### ACTIVITY
Using the entries below, write out the line with "no dust, wear resistance and scratch", the line with "Arguably one of", and every line in between, exactly as each is written.

____ GIVEN RECORDS

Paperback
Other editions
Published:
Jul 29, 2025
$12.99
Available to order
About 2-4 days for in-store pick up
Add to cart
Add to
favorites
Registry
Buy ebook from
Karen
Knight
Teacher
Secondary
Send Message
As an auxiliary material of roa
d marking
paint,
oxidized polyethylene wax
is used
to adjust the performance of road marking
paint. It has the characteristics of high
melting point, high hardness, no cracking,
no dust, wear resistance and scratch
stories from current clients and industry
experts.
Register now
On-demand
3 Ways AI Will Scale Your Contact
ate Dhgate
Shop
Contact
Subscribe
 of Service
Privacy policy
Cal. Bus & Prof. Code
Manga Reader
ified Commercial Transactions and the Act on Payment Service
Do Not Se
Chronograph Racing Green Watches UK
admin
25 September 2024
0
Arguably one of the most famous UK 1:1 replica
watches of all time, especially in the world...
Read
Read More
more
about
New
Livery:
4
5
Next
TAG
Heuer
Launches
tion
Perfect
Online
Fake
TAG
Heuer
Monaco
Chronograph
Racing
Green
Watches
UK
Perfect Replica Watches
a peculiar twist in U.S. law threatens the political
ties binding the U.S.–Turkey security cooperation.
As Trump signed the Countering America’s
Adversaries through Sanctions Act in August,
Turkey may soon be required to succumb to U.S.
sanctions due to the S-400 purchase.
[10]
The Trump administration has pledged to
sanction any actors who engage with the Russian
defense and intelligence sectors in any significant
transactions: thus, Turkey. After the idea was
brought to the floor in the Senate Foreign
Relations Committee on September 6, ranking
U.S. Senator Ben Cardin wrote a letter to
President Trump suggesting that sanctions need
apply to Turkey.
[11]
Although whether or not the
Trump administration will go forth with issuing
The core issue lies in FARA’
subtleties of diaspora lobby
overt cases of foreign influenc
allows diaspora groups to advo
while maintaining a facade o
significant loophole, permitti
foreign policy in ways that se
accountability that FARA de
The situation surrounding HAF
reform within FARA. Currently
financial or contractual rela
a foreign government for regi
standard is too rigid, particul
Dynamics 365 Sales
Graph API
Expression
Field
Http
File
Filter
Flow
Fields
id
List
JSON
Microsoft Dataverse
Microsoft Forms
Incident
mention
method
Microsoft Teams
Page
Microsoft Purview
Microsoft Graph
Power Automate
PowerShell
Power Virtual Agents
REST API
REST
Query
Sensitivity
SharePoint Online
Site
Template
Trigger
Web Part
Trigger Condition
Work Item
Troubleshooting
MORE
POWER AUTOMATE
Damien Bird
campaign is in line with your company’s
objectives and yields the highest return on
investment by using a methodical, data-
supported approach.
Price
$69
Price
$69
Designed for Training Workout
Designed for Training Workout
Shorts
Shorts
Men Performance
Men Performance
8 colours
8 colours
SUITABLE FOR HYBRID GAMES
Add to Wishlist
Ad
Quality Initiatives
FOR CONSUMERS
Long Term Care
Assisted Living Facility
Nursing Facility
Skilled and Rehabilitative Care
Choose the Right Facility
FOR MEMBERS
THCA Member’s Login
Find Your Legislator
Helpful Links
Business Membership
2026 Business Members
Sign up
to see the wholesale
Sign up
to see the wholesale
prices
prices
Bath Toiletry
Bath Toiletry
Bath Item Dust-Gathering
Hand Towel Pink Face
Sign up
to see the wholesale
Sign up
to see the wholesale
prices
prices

________

### WRITTEN ANSWER
no dust, wear resistance and scratch
stories from current clients and industry
experts.
Register now
On-demand
3 Ways AI Will Scale Your Contact
ate Dhgate
Shop
Contact
Subscribe
 of Service
Privacy policy
Cal. Bus & Prof. Code
Manga Reader
ified Commercial Transactions and the Act on Payment Service
Do Not Se
Chronograph Racing Green Watches UK
admin
25 September 2024
0
Arguably one of the most famous UK 1:1 replica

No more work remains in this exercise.